## Consegna 1
Puoi riscrivere in forma di elenco puntato, conservando i fatti principali, il paragrafo dell'intervista a Jutta Bauer che comincia con "Jutta Bauer, nata a Volksdorf"?
## Consegna 2
Restituisci, parola per parola, il brano dell'intervista a Jutta Bauer che parte dalle parole contenenti "Anche se Selma" e si ferma dopo "essere una rivoluzionaria!".
===== Testo fornito =====
Jutta Bauer, nata a Volksdorf, un sobborgo di Amburgo, nel 1955 è la più grande illustratrice tedesca e una delle più famose al mondo. Lavora per diversi editori e riviste e dal 1991 ha iniziato a disegnare cartoni animati. La sua opera comprende oltre 40 libri, per i quali l’artista ha ricevuto numerosi premi. Tra questi spicca, nel 2010, il prestigioso Premio Hans Christian Andersen, considerato il Premio Nobel per la letteratura per l’infanzia.
Abbiamo visto recentemente la bellissima mostra “La regina delle linee” al Museo Luzzati a Genova. Già conoscevo bene il suo lavoro e apprezzo molto le sue storie. Qual è il suo pubblico? A chi sono destinate le sue storie?
Non penso molto a questo aspetto. Semplicemente racconto storie e vedo dopo chi le legge. Adulti e bambini. Io sono sempre convinta che buone storie, che qualche volta sono un po’ delle favole, sono destinate a tutti.
Uno dei suoi libri più famosi è Selma. E’ la storia di una pecora autosufficiente e, proprio per questo, felice. Come è nata?
Ho realizzato Selma solo come regalo per i miei amici e per i miei consulente editoriali. L’ho stampato da sola in una versione di piccolo formato. Quando Dieter Schwalm, il mio editor alla Lappan (la casa editrice che ha pubblicato la gran parte dei libri di Jutta Bauer, ndr) l’ha ricevuta, mi ha subito chiesto di pubblicarla e metterla in vendita. Io mi sono opposta, perché Selma era stata concepita come un piccolo regalo personale e non volevo che fosse spedita in libreria. C’è voluta più di una bottiglia di vino per convincermi. Addesso sono felice che Dieter l’abbia fatto. E’ stato un grande successo. Dove ho preso la storia, mi chiede? L’ho presa dalla radio, quando fu trasmessa un’intervista a un’anziana contadina. Rispose esattamente come Selma: tre volte sempre con le stesse parole.
(Clicca qui per vedere la storia di Selma – in tedesco)
Anche se Selma è stata concepita nel 1997, sembra una storia particolarmente adatta ai nostri tempi. La crisi ci fa riscoprire le cose semplici, il motto “less is more” è diventato filosofia di vita per qualcuno. Possiamo leggerla così?
Sì. Ma anche Selma sarebbe infelice se non avesse erba a sufficienza. Se fosse una pecora molto povera, se vivesse in una sorta di ghetto per pecore, bé, anche Selma potrebbe essere una rivoluzionaria!
Insisto sul tema perché molte delle sue storie sembrano invitare a riconciliarsi con la normalità. Ha mai fatto (o pensato di fare) di questo tema un appello con valenza sociale, direi quasi politica?
Penso che parlare della normalità è sempre un po’ fare politica. E’ qualcosa cui penso, ma non farei libri con un diretto messaggio politico. Se ci tieni alle cose, vivi con responsabilità, crea le condizioni perché i bambini siano sicuri di sé e intelligenti e loro troveranno da soli la strada più giusta.
===== I dati =====
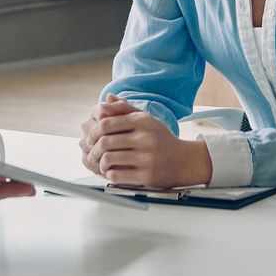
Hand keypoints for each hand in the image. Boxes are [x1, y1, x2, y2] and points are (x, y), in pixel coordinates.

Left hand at [79, 98, 211, 187]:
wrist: (184, 161)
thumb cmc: (161, 139)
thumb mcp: (146, 119)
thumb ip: (126, 109)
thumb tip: (107, 99)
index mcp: (143, 121)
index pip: (107, 122)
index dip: (93, 131)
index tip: (90, 138)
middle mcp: (145, 138)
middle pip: (105, 142)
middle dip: (93, 149)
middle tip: (92, 153)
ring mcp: (147, 158)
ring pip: (109, 159)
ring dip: (100, 163)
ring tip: (101, 163)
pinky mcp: (147, 175)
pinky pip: (117, 175)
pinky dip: (109, 174)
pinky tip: (112, 172)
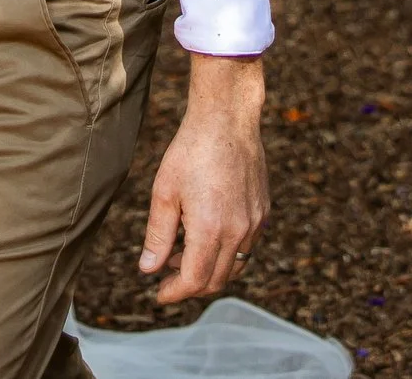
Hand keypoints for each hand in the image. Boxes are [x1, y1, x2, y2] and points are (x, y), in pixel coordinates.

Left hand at [139, 55, 267, 303]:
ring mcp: (255, 223)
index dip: (174, 293)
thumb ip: (157, 236)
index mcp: (210, 229)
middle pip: (216, 280)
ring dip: (209, 270)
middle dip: (190, 285)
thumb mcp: (164, 193)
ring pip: (234, 266)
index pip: (194, 281)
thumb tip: (148, 269)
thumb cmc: (191, 151)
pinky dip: (226, 252)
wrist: (227, 119)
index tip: (159, 293)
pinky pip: (247, 246)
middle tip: (166, 274)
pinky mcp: (263, 212)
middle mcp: (238, 231)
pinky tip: (205, 233)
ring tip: (182, 253)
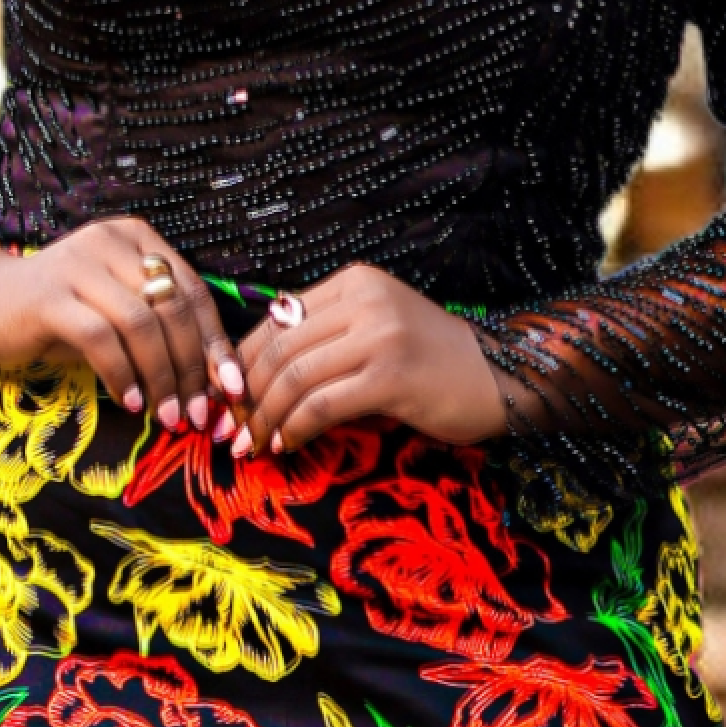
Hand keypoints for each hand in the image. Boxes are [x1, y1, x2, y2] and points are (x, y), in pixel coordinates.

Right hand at [0, 216, 246, 438]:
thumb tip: (211, 385)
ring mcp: (78, 264)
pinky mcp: (49, 296)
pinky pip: (101, 338)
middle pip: (173, 308)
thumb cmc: (55, 315)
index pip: (193, 292)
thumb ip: (158, 333)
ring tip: (166, 415)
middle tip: (196, 414)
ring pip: (142, 323)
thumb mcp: (114, 314)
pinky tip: (130, 401)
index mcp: (136, 238)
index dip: (216, 344)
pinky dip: (122, 374)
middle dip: (191, 368)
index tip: (231, 390)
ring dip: (160, 377)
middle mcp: (110, 242)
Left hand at [235, 263, 507, 455]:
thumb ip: (325, 339)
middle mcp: (364, 299)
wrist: (500, 377)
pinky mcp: (391, 375)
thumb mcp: (375, 332)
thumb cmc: (432, 363)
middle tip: (230, 431)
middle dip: (246, 396)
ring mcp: (379, 335)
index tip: (225, 401)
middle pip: (279, 348)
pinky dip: (295, 428)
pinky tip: (287, 444)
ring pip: (295, 378)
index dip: (241, 363)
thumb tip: (253, 376)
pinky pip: (322, 405)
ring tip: (252, 445)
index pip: (277, 320)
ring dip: (265, 418)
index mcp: (354, 282)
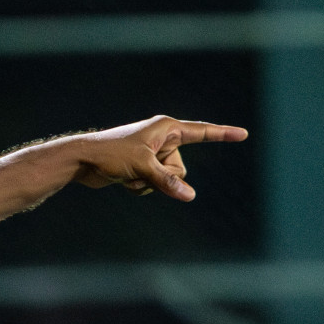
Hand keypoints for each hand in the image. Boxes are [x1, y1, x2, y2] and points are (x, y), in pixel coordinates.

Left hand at [72, 115, 247, 200]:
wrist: (80, 161)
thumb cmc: (110, 155)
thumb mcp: (143, 168)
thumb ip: (168, 181)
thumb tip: (190, 195)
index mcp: (166, 128)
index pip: (202, 132)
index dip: (223, 134)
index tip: (243, 134)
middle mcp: (161, 138)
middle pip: (181, 168)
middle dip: (164, 176)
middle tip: (140, 169)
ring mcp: (152, 154)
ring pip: (168, 179)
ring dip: (150, 184)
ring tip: (129, 175)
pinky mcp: (142, 167)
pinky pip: (154, 184)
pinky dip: (141, 187)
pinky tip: (124, 181)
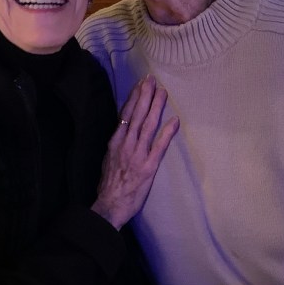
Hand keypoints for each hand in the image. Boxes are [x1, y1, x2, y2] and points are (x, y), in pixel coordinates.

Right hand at [92, 75, 178, 229]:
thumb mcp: (108, 158)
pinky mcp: (148, 166)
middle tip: (152, 79)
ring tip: (163, 92)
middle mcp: (126, 144)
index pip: (125, 114)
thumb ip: (117, 143)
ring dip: (156, 107)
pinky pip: (159, 146)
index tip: (140, 84)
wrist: (110, 204)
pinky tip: (175, 120)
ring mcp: (138, 154)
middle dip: (145, 95)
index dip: (134, 98)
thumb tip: (124, 129)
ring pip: (147, 125)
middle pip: (136, 115)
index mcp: (115, 141)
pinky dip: (167, 132)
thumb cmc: (109, 184)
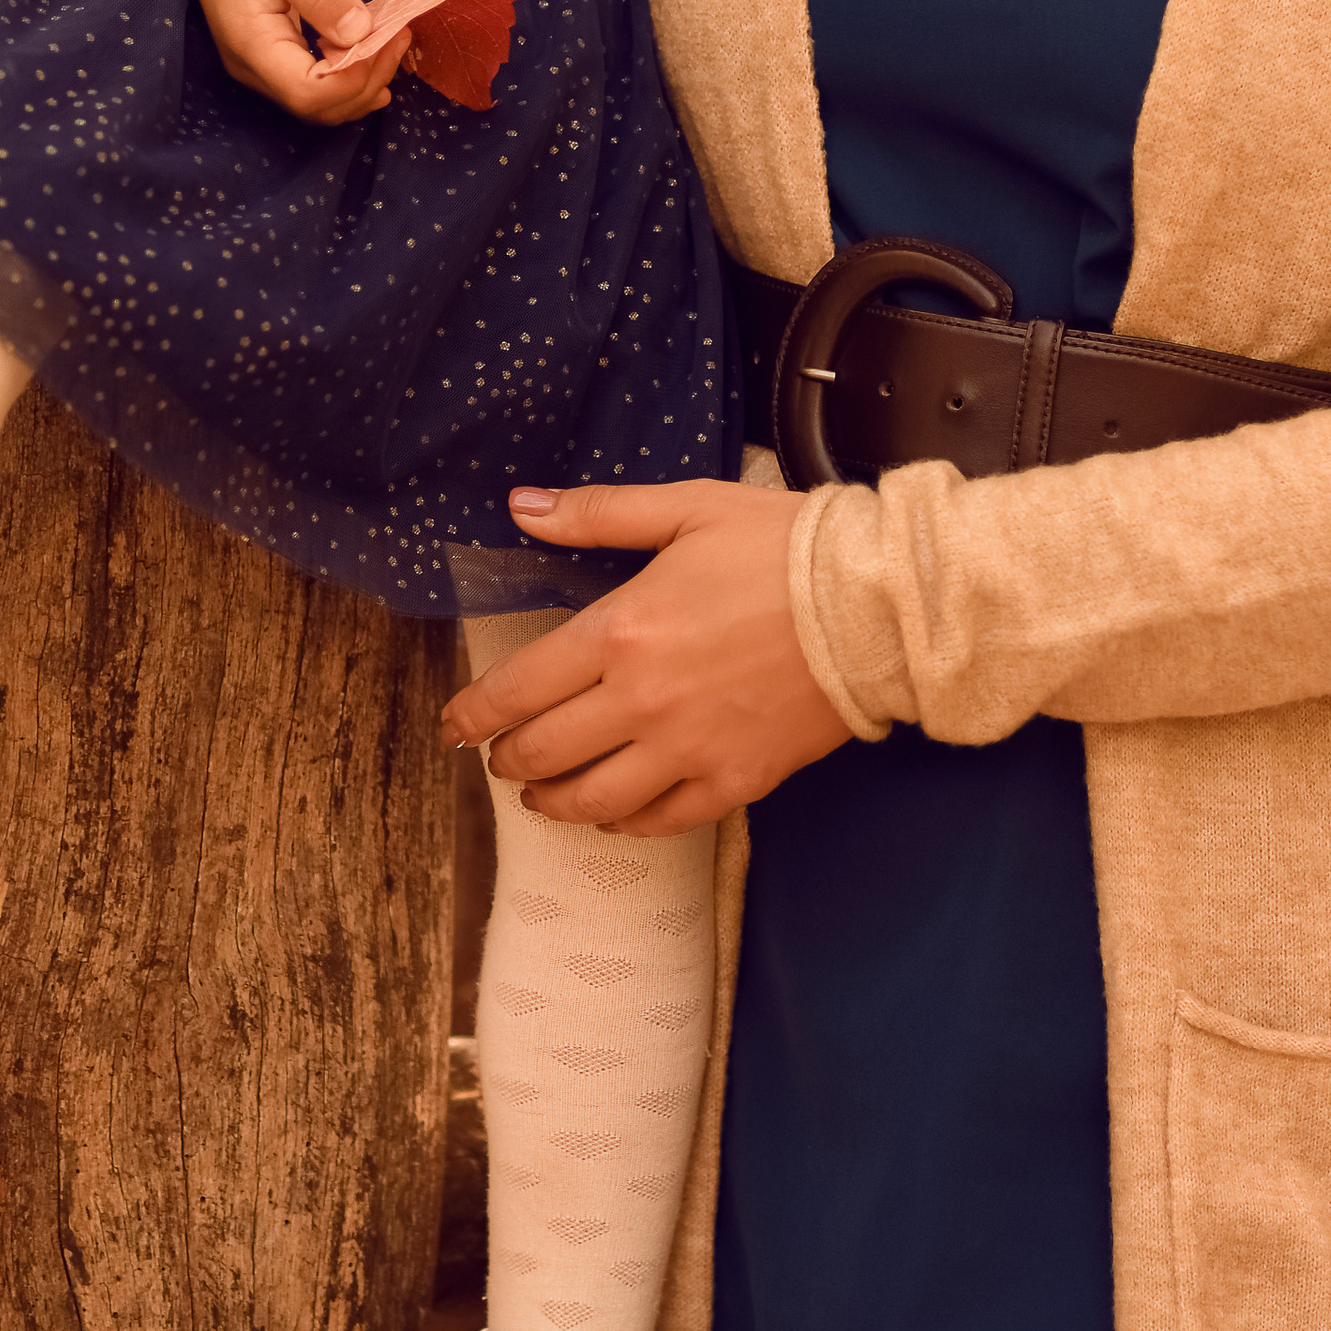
=====
## Risposta attesa 1
- Nata nel 1955 a Volksdorf, sobborgo di Amburgo
- La più grande illustratrice tedesca e una delle più famose al mondo
- Lavora per diversi editori e riviste
- Disegna cartoni animati dal 1991
- Ha realizzato oltre 40 libri e ricevuto numerosi premi
- Nel 2010 ha vinto il Premio Hans Christian Andersen, considerato il Nobel della letteratura per l'infanzia

## Risposta attesa 2
Anche se Selma è stata concepita nel 1997, sembra una storia particolarmente adatta ai nostri tempi. La crisi ci fa riscoprire le cose semplici, il motto “less is more” è diventato filosofia di vita per qualcuno. Possiamo leggerla così?
Sì. Ma anche Selma sarebbe infelice se non avesse erba a sufficienza. Se fosse una pecora molto povera, se vivesse in una sorta di ghetto per pecore, bé, anche Selma potrebbe essere una rivoluzionaria!